This is most strange, I thought we were told that London would be immune from falls.
2. jack c said...
@str 2007 - agreed, most commentators felt that if the market did slide then London would hold up better than other areas (J Uncle has always held a different view on this and maybe he's on the money)
3. tyrellcorporation said...
A mate of mine has a flat in St John's Wood. He experienced 25-30% gains for 3 straight years (with lesser gains during the preceding 7 years). It got so mental at one stage he was 'making' £200 a day just from his flat! Hardly surprising IMO that London is now experiencing a faster decline than elsewhere considering these facts.
4. tyrellcorporation said...
...that's 25%-30% gains per annum!
5. fjcruiser said...
Again, not surprising.

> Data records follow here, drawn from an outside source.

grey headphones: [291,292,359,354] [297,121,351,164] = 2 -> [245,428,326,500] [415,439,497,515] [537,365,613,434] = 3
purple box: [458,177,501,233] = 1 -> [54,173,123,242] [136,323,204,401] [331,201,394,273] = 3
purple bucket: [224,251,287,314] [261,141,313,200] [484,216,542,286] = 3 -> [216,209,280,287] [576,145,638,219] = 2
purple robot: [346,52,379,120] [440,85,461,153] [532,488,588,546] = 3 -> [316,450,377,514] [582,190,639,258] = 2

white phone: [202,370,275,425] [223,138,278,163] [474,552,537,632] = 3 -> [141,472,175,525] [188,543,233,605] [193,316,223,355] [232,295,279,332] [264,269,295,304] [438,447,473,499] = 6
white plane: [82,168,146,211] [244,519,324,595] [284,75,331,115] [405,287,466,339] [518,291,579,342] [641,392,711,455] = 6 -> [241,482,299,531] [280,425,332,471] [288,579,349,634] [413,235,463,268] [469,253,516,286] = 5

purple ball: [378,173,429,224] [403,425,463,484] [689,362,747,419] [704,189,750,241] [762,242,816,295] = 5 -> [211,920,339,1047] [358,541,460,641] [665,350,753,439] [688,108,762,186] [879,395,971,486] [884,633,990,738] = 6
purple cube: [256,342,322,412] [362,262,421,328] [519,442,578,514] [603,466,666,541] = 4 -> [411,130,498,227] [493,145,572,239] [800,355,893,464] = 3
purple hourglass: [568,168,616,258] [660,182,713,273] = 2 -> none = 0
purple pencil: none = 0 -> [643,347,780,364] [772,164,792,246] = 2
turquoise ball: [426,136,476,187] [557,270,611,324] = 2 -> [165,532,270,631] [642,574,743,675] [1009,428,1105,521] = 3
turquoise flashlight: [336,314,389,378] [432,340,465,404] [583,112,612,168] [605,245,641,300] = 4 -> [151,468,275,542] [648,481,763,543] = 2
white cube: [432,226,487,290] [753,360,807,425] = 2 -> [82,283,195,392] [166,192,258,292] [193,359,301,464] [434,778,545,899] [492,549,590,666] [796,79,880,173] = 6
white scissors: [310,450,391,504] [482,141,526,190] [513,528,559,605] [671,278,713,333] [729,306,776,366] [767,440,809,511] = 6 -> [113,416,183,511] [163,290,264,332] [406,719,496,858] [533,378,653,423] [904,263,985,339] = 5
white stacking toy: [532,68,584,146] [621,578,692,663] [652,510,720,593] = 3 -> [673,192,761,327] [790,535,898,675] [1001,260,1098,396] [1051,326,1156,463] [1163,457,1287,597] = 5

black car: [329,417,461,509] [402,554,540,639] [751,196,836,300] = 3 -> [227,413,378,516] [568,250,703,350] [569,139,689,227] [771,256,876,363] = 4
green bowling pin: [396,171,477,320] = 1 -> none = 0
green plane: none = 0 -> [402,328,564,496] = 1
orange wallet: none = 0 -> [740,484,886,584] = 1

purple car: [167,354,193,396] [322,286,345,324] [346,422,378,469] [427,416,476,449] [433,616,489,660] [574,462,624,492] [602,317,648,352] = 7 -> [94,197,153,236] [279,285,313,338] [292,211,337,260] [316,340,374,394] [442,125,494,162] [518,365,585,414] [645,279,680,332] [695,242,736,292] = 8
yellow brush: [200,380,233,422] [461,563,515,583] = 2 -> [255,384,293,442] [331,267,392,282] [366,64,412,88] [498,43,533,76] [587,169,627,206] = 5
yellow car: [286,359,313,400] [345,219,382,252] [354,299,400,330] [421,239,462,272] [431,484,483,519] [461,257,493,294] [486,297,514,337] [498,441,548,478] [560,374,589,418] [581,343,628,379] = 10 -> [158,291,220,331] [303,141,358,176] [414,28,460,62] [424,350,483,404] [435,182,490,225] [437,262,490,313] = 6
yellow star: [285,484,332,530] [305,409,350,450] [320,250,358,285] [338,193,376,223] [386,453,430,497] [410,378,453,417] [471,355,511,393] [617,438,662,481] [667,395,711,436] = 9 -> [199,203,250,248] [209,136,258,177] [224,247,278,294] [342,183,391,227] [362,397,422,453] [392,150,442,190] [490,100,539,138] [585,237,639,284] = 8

London has lost more jobs than the rest of the country because of the city troubles. There are more BTLs than elsewhere. If I remember well, the same happened to London in the 90s. In the end it got hit harder as recession started in manufacturing then hit the service sector. at the same time, London should recover more quickly than the rest of the country. It still create more jobs during the expansion than the rest of the country put together.
6. str 2007 said...
Hi Jack
Don't know if you tried to send an email or not at the weekend, I only received 1 which said 'interesting' sure that wasn't you.
Note to self - if JU is right about the London falls then I'll get myself a pad in a few years because as sure as night follows day it'll all go crazy again in London at some point in the future (6 years after prices start to move again is my guess - that's the extent of peoples memories I believe).
tyrell
Gains like those show how out of control it all was.
What's interesting is despite very low interest rates and hence fairly low repayments on interest only mortgages, repayment mortages are still quite alot per month.
My point, £200,000 is quite alot of money however you dress it up. I think this fact got forgotten. (And no doubt your mates flat is a lot more than that)
7. jack c said...
@str 2007 - I received a failure notification but have just sent you a fresh test e-mail - let me know if you are receiving OK?
To pick up on your last point whilst the interest rates are very low it's repaying the capital thats expensive because the housing is still so over inflated.
8. charlie brooker said...
@fjcruiser Ironic isn't it? The very people who engineered and profited the most from the boom are now suffering the most from the bust!
9. drewster said...
@fjcruiser - I'm not sure if London has lost the most jobs proportionally, but with the end of massive bonuses it has certainly lost the most in pounds, even adjusted for London prices. One banker losing his £200k bonus is equivalent to ten £20k secretaries or twenty £10k shop assistants losing their jobs.